When communities practice regular technological abstinence:
– They create alternative rhythms to the 24/7 economy
– They demonstrate that humans are not merely productive units
– They preserve skills and practices (navigation, handwriting, conversation)
– They build relationships that cannot be surveilled or monetized
– They witness to a different way of being human
## The Ultimate Sabbath
The weekly Sabbath points to the ultimate rest:
*”There remains, then, a Sabbath-rest for the people of God; for anyone who enters God’s rest also rests from their works, just as God did from his.”* — Hebrews 4:9-10
We do not practice the Digital Sabbath to earn salvation. We practice it because we are saved—saved from the digital plantation, saved from the attention economy, saved for rest and worship and presence.
**And we practice it to prepare.**
The coming mark system will require constant connectivity. Those who have learned to live without digital tether will be better prepared to refuse it. Those who know how to be human without technology will resist becoming posthuman.

## WORK TASK
Answer these questions from the Digital Sabbath passage:
(a) Which three skills and practices does it say communities preserve?
(b) Which Bible verses does it quote?
(c) What does it say the coming mark system will require?
The lines on this page have no connection to the Digital Sabbath passage.

## MATERIAL PROVIDED

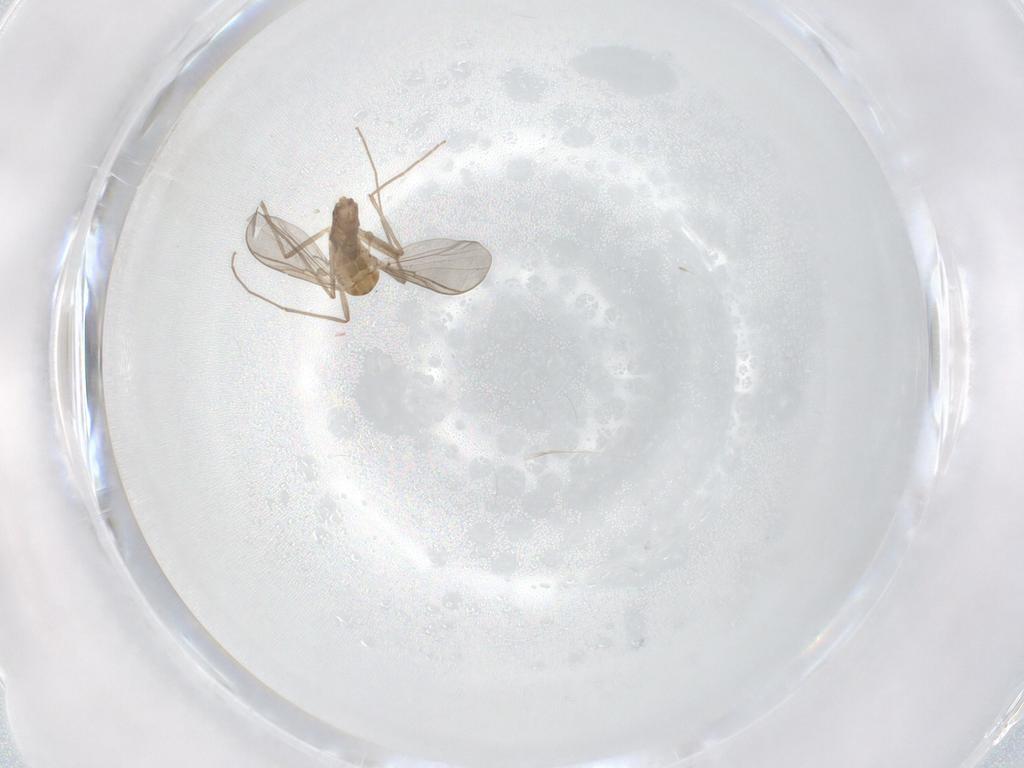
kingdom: Animalia
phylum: Arthropoda
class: Insecta
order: Diptera
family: Chironomidae
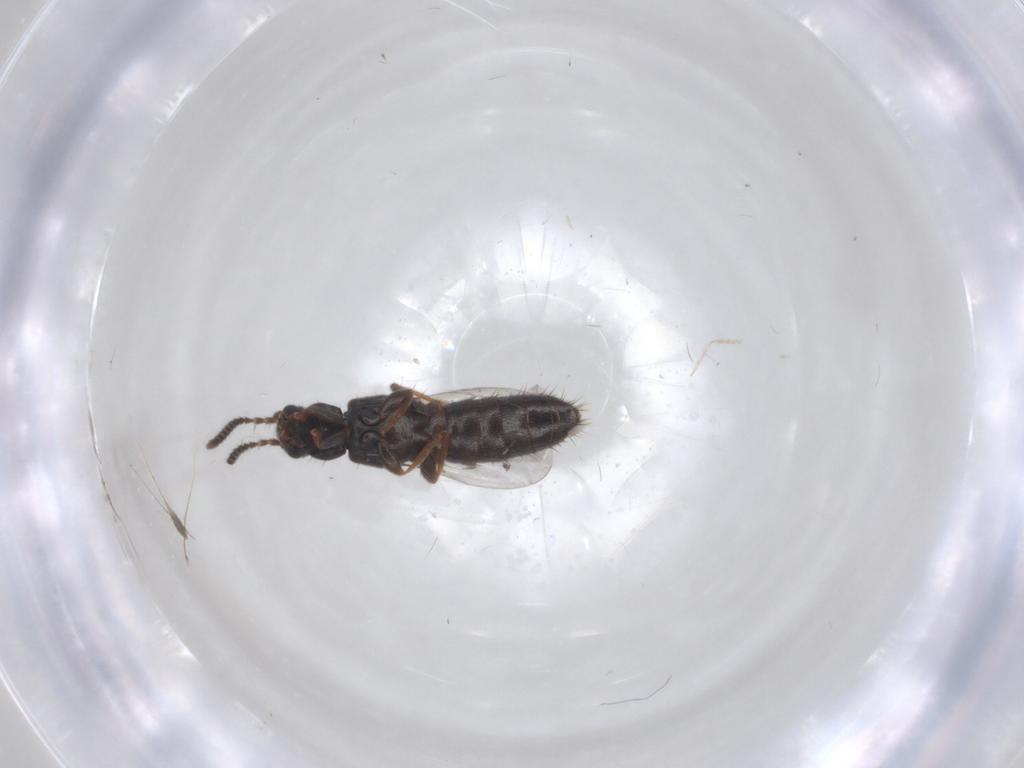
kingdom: Animalia
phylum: Arthropoda
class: Insecta
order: Coleoptera
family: Staphylinidae
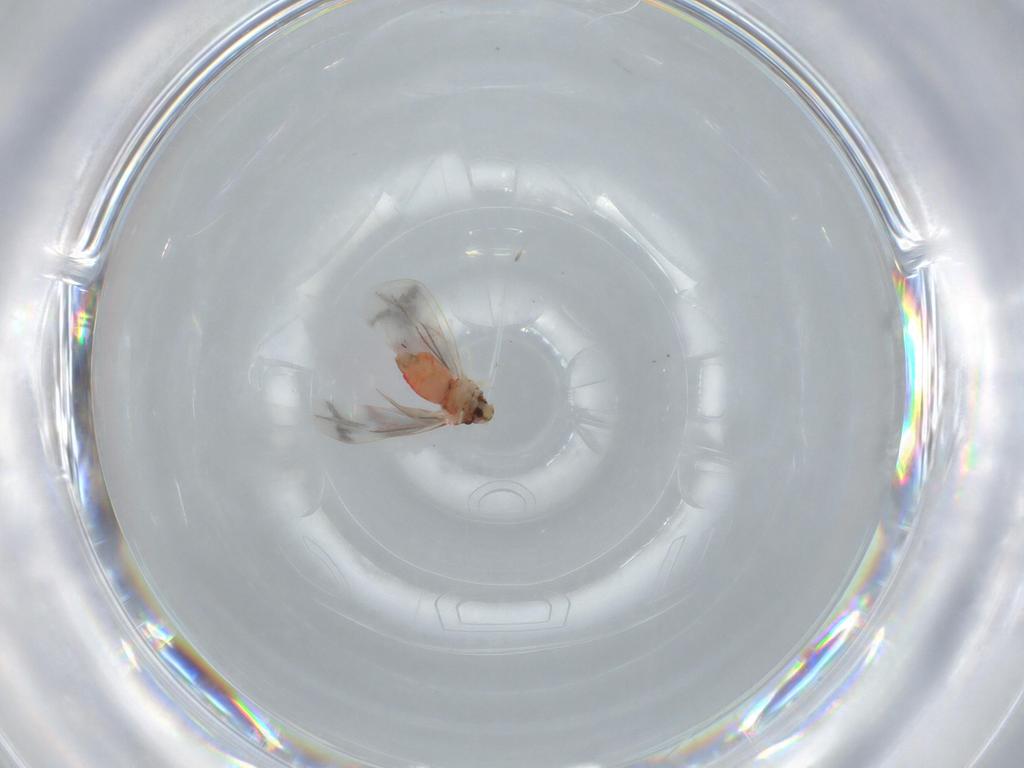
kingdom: Animalia
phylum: Arthropoda
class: Insecta
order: Hemiptera
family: Aleyrodidae
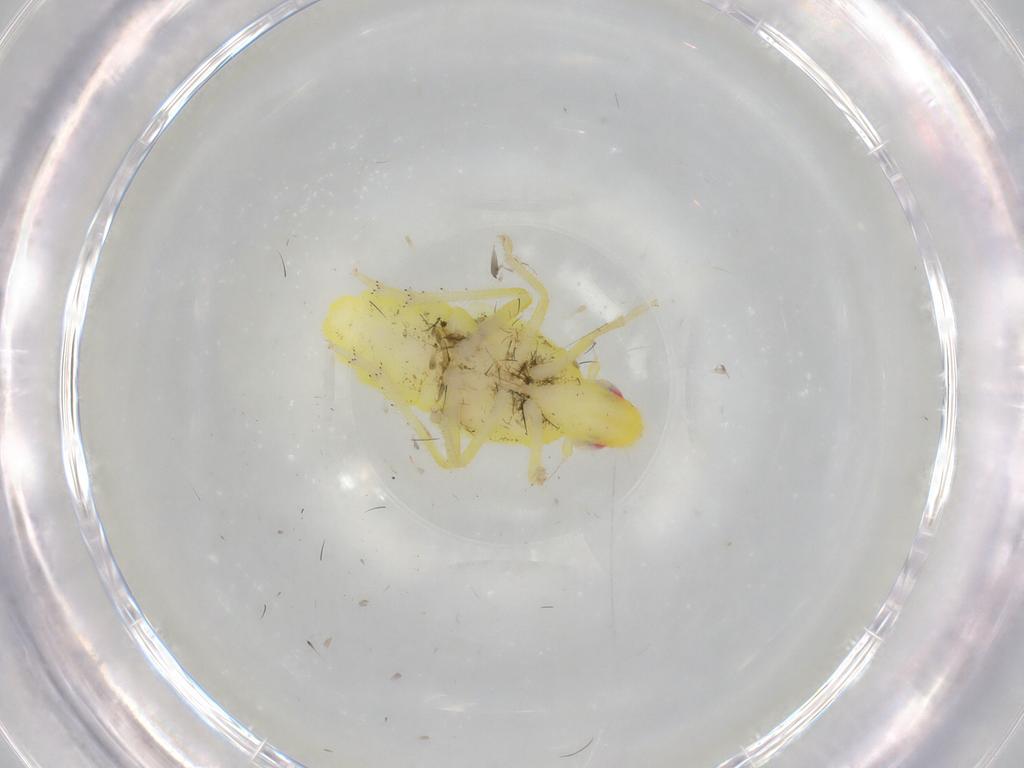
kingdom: Animalia
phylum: Arthropoda
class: Insecta
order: Hemiptera
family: Tropiduchidae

## THE COMPLETED TASK
(a) Navigation, handwriting, and conversation.
(b) Hebrews 4:9-10.
(c) Constant connectivity.